Torridon Gate‘Torridon Gate’ – Howlround (2014)

“All of the music on this album was created from a single recording of a front garden gate on Torridon Road in Hither Green, London. These sounds were captured using a contact microphone and processed, looped and edited on three reel-to-reel tape machines with all electronic effects or artificial reverb strictly forbidden.”

 

 

And watching:

Don't Look Now‘Don’t Look Now’ – Nicolas Roeg (1973)

In Nicolas Roeg’s occult thriller from 1973 he succeeds in coaxing superb performances from his two stars while at the same time playing intriguing games with his audience.  Through flash-backs, flash-forwards and breakneck editing, time in Don’t Look Now is presented as something with multiple layers and limitless connections.  Visual and aural patterns are thrown into the mix at a bewildering rate and the ending, for me, never fails to produce a physical chill of shock.

 

Rita, Sue and Bob Too‘Rita, Sue and Bob Too’ – Alan Clarke (1987)

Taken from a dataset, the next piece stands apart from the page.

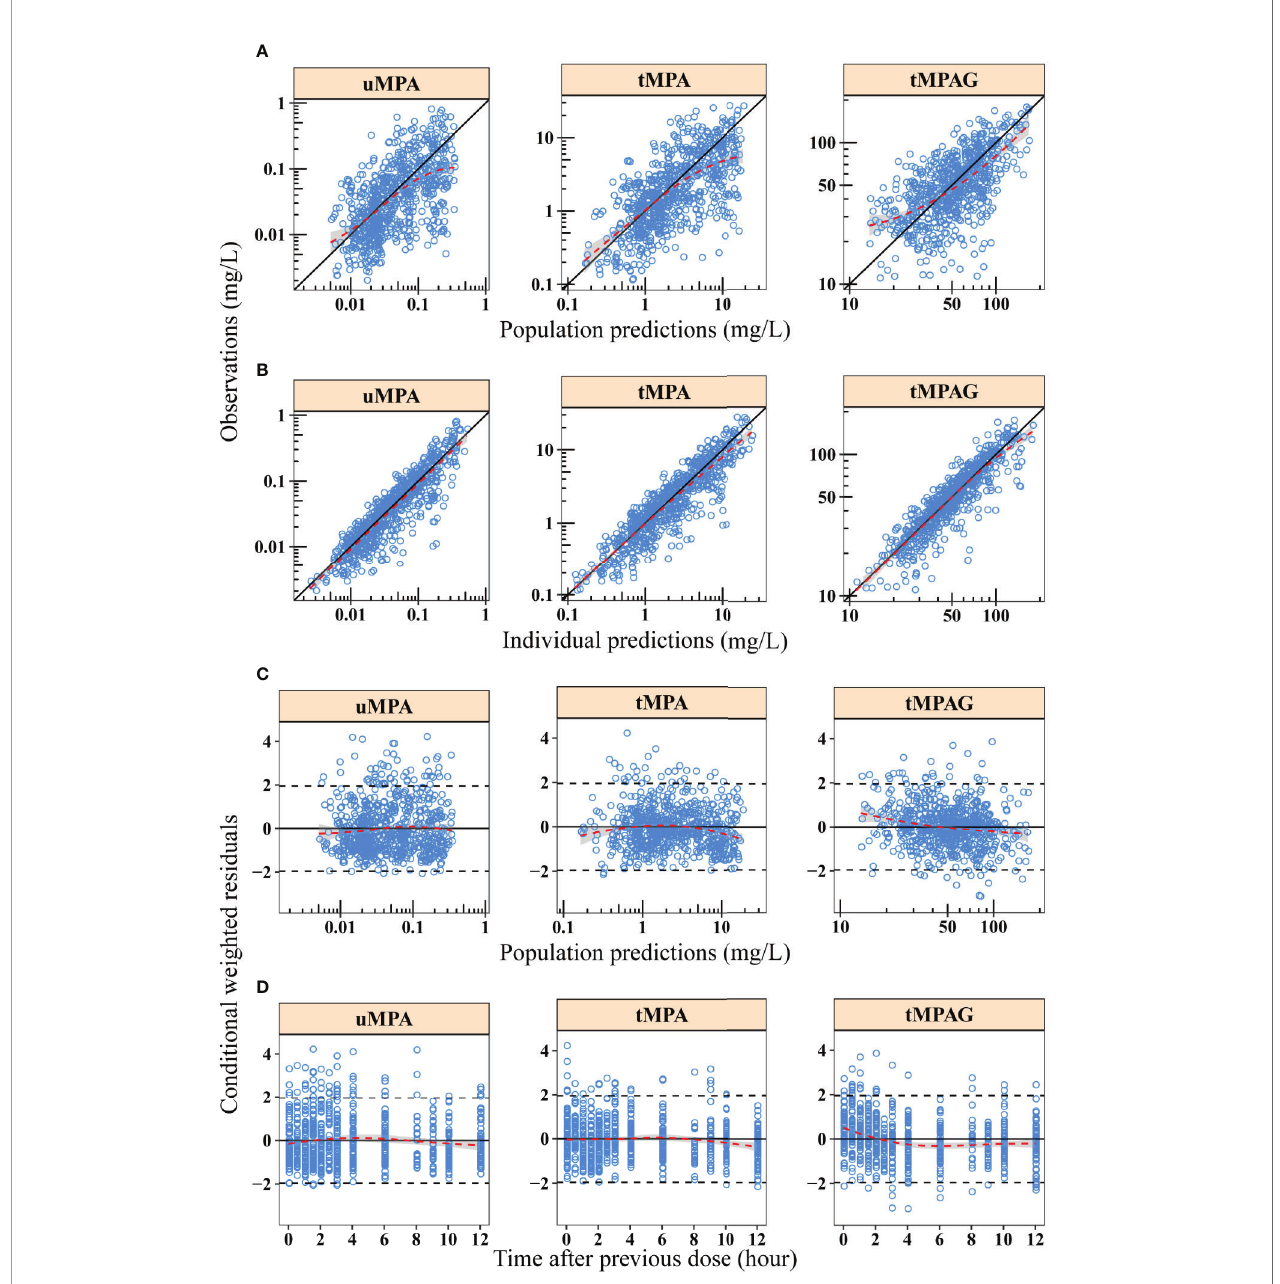
FIGURE 2 | Goodness-of- fi t plots of fi nal model for uMPA, tMPA and tMPAG. (A) Population predictions versus observations; (B) individual predictions versus observations; (C) population predictions versus conditional weighted residuals; (D) time after previous dose versus conditional weighted residuals. Red dashed lines and gray-shaded areas represent the locally weighted regression line and 95% con fi dence interval, respectively. In plots A and B, black solid lines represent the line of unity. In plots C and D, black solid and dashed lines represent the y = 0 and y = ± 1.96 reference lines, respectively. tMPA, total mycophenolic acid (MPA); tMPAG, total 7-O-mycophenolic acid glucuronide; uMPA, unbound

One day someone will make a film of screenwriter Andrea Dunbar’s tragically short life.  Hopefully it will be painful, funny and inspiring, just like her.  In the meantime we have this, her best known work, an effervescent slice of realism set on the Buttershaw estate in Bradford where Dunbar grew up.

 

 

 

Nil By Mouth‘Nil By Mouth’ – Gary Oldman (1997)

Gary Oldman’s debut feature as a writer and director tells the story of a dysfunctional family on a bleak South London estate.  Oldman’s dialogue crackles with life and Ray Winstone and Kathy Burke deliver two outstanding performances.